A Didier non importava di null’altro che della chiarezza, della limpidezza, precisamente, che le sue vedute avrebbero trasmesso. Impazzivano d’argento i suoi panorami marini e non c’era città, strada, piazza o portico che riuscisse a sfuggire ai suoi strani sguardi. Lontanissimi, vertiginosi e obliqui ad indagare gli estremi sforzi dello sguardo. Quelle vertigini furono per me carezze e rovi. Delicato Francois, fragile Francois. Immobile Francois.

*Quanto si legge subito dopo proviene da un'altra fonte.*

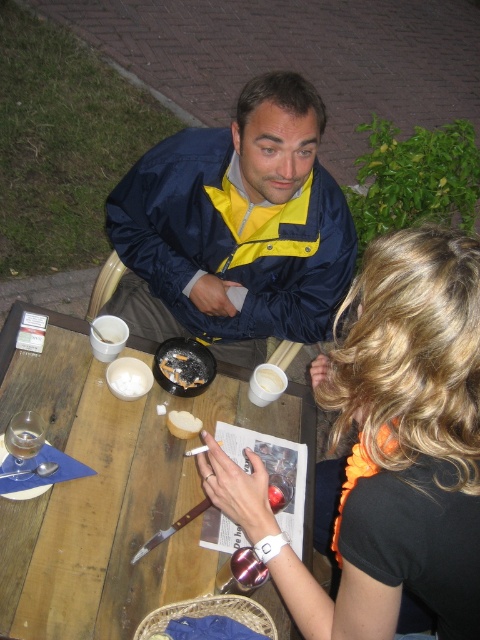
You are a photographer setting up a night scene with two people at a table. You need to place a spotlight so that it illuminates both the black fabric shirt at upper right and the navy blue jacket at upper center. Based on their positions, which object should be placed higher to ensure both are well lit?

The navy blue jacket at upper center should be placed higher since the black fabric shirt at upper right is located below it, ensuring both receive adequate lighting.

You are a waiter at a restaurant and need to deliver a bread basket to the table. The table has a black fabric shirt at upper right and a white matte bread at upper center. Can you place the basket between them without it overlapping either item?

The black fabric shirt at upper right and white matte bread at upper center are 61.42 centimeters apart. Since the basket requires some space, it should fit between them as the distance is sufficient.

What is the object located at the point with coordinates (386, 449) in the image?

The object located at the point with coordinates (386, 449) is the black fabric shirt at upper right.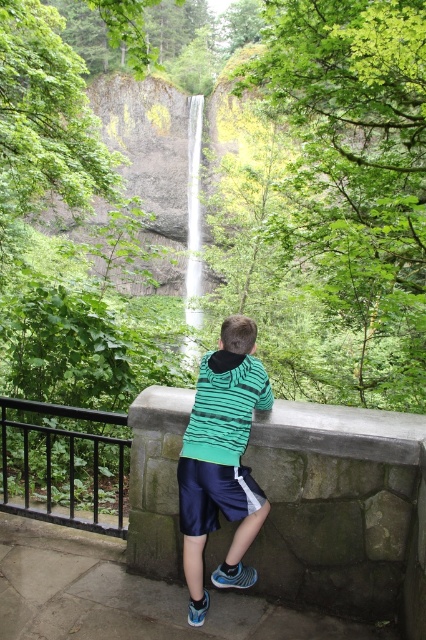
Can you confirm if black metal railing at left is wider than white smooth waterfall at center?

No.

Which is above, black metal railing at left or white smooth waterfall at center?

white smooth waterfall at center is higher up.

Does point (74, 451) come in front of point (189, 339)?

Yes, point (74, 451) is in front of point (189, 339).

Where is `black metal railing at left`? black metal railing at left is located at coordinates (63, 465).

Is green striped hoodie at center to the left of black metal railing at left from the viewer's perspective?

Incorrect, green striped hoodie at center is not on the left side of black metal railing at left.

Based on the photo, who is more forward, (204, 536) or (28, 509)?

Positioned in front is point (204, 536).

At what (x,y) coordinates should I click in order to perform the action: click on green striped hoodie at center. Please return your answer as a coordinate pair (x, y). The height and width of the screenshot is (640, 426). Looking at the image, I should click on (221, 461).

Is green striped hoodie at center thinner than white smooth waterfall at center?

Correct, green striped hoodie at center's width is less than white smooth waterfall at center's.

Can you confirm if green striped hoodie at center is shorter than white smooth waterfall at center?

Yes, green striped hoodie at center is shorter than white smooth waterfall at center.

Which is in front, point (250, 568) or point (187, 356)?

Banco della Pietà 16 maggio 1656. A don Camillo Sanfelcie ducati 10 e per lui a Desiderio Barra, in conto di ducati 80, per il prezzo di due quadri uno della città di Napoli con il mare e le colline e l’altro della città di Venezia similmente col mare et galere; et l’uno e l’altro numerosi di figure di tutta perfettione, li quali ce l’haverà da consignare, cioè uno di essi alla fine di luglio prossimo e l’altro all’ultimo di ottobre del presente anno.

Ben prima che la malattia lo stremasse, mio marito prese a firmare ogni opera della nostra bottega come “Monsù Desiderio”. Così i bui disagi di Nomè e le fiere città di Barra si confusero sotto un unico appellativo. Opere opposte e contrarie venivano assimilate a quel nome generico, a quella confusa imitazione di famiglia e bottega che eravamo diventati. Sognai di evadere con lui, di fuggire nel suo sorriso e di nascondermi nella curva della sua allegria. Mio marito si spense ben prima della peste. La sua febbre, la febbre che aveva sempre avuto e che lo aveva sempre spinto ad avventurarsi lungo i sentieri dei suoi tormenti lo aveva, alla fine, consumato. Confesso che dopo, soprattutto dopo, trovai incantevoli i suoi dipinti.